Additionally, under his leadership, we have witnessed oil discoveries in Namibia, which will bring in an equivalent of N$53 billion in revenues for the state, a prominent global consultancy group has estimated. 

This discovery will significantly improve energy security in a nation which relies heavily on petroleum imports. The development of a consistent domestic energy supply will prove critical for the economy, while reducing imports from neighbouring countries. 

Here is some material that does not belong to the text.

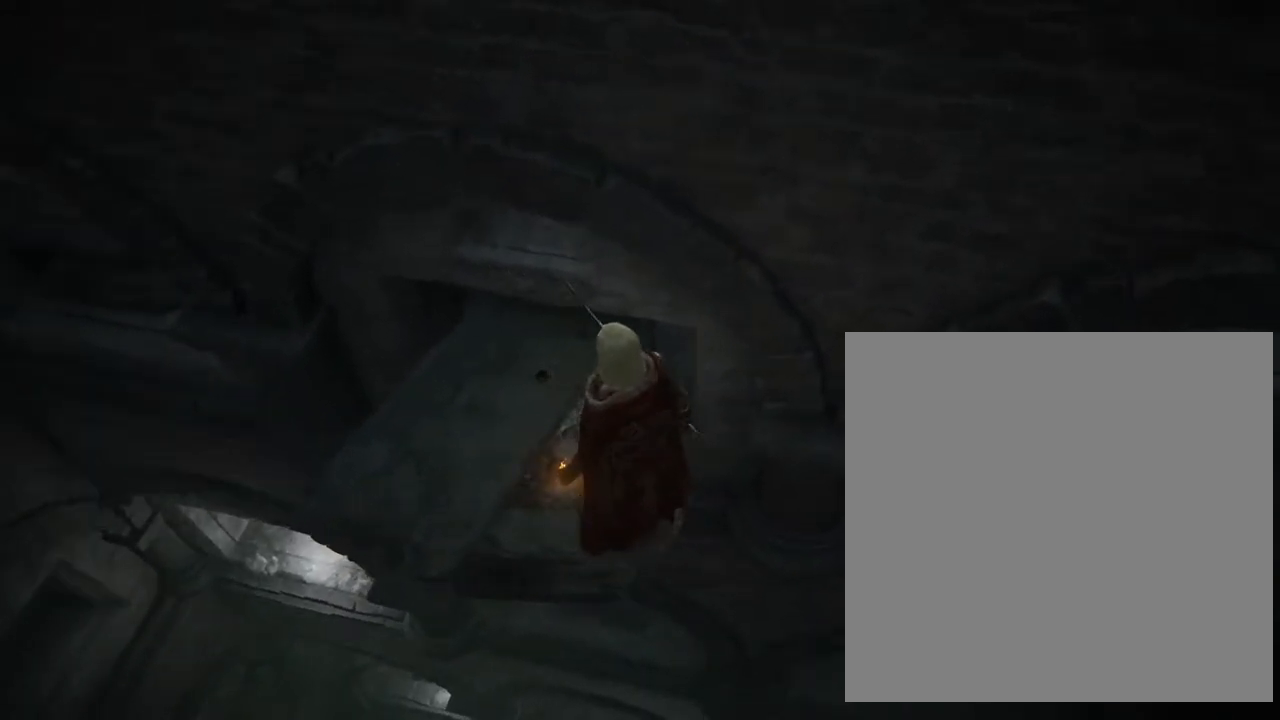
{"buttons": [], "left_stick": "down-left", "right_stick": "down-right", "events": [[200, "right_stick", "down-right"], [300, "left_stick", "left"], [467, "left_stick", "down-left"]]}
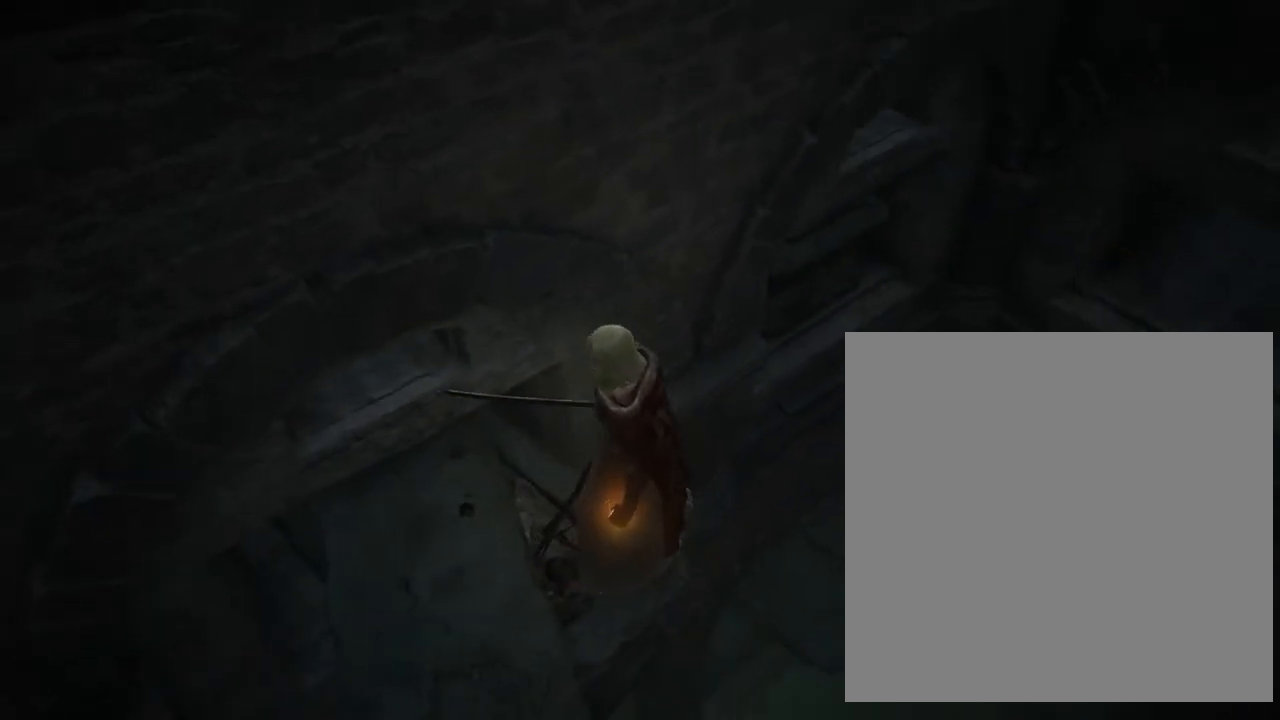
{"buttons": [], "left_stick": "down", "right_stick": "down-right", "events": [[133, "left_stick", "center"], [300, "left_stick", "down"]]}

Notably, the creation of a domestic petroleum market will create thousands of jobs for the  local population across every industry in the value chain, while motivating the creation and establishment of various domestic companies. Furthermore, we witnessed the Bank of Namibia and the Ministry of Finance and Public Enterprises relaunching the SME Economic Recovery Loan Scheme on 2 February 2023 with a share capital of N$500 million.   The relaunched SME Economic Recovery Loan Scheme is a revamp of the earlier loan scheme, and is designed to provide small and medium-sized businesses access to government-guaranteed loans to help their businesses recover from the impact of Covid-19; for the SMEs which survived. SMEs provide some form of employment and income to 160 000 people, representing approximately one-third of the nation’s workforce. In terms of full-time employment, this sector currently employs about 60 000 people.  These consensus-building efforts led to the economic transformation that rolled out pragmatic policy measures for accelerated economic growth within the framework of Namibia’s Vision 2030. President Geingob declared that the era of exporting raw materials from Namibia is over. This move aimed to boost the value of the exports. It is an excellent opportunity for the domestic market to grow, and this will address unemployment
in the country. 

The Head of State made a very remarkable economic statement by encouraging economic partnerships, grounded in the common interests of forging a more equitable and sustainable world, and seeking to deepen cooperation and broaden areas of mutual collaboration to construct sustainable industrial clusters for both Namibia and the
international community. 

Above all, Namibia fairly increased the gross domestic product (GDP), which shows that the country is able to make a dent in the economic difficulties it
faces. In conclusion, as I reflected on the Economic Legacy of president Geingob, I am reminded of the immense responsibility we bear to honor his vision and carry
his work forward, particularly on Green Hydrogen. Together, we can build a Namibia that honours Geingob’s economic legacy and paves the way for a brighter and more inclusive
future: “No Namibian should feel left out”.

May you rest in peace. You will always be remembered. Your legacy will forever be etched in our minds and hearts.


*Josef Kefas Sheehama is an independent economics and business researcher.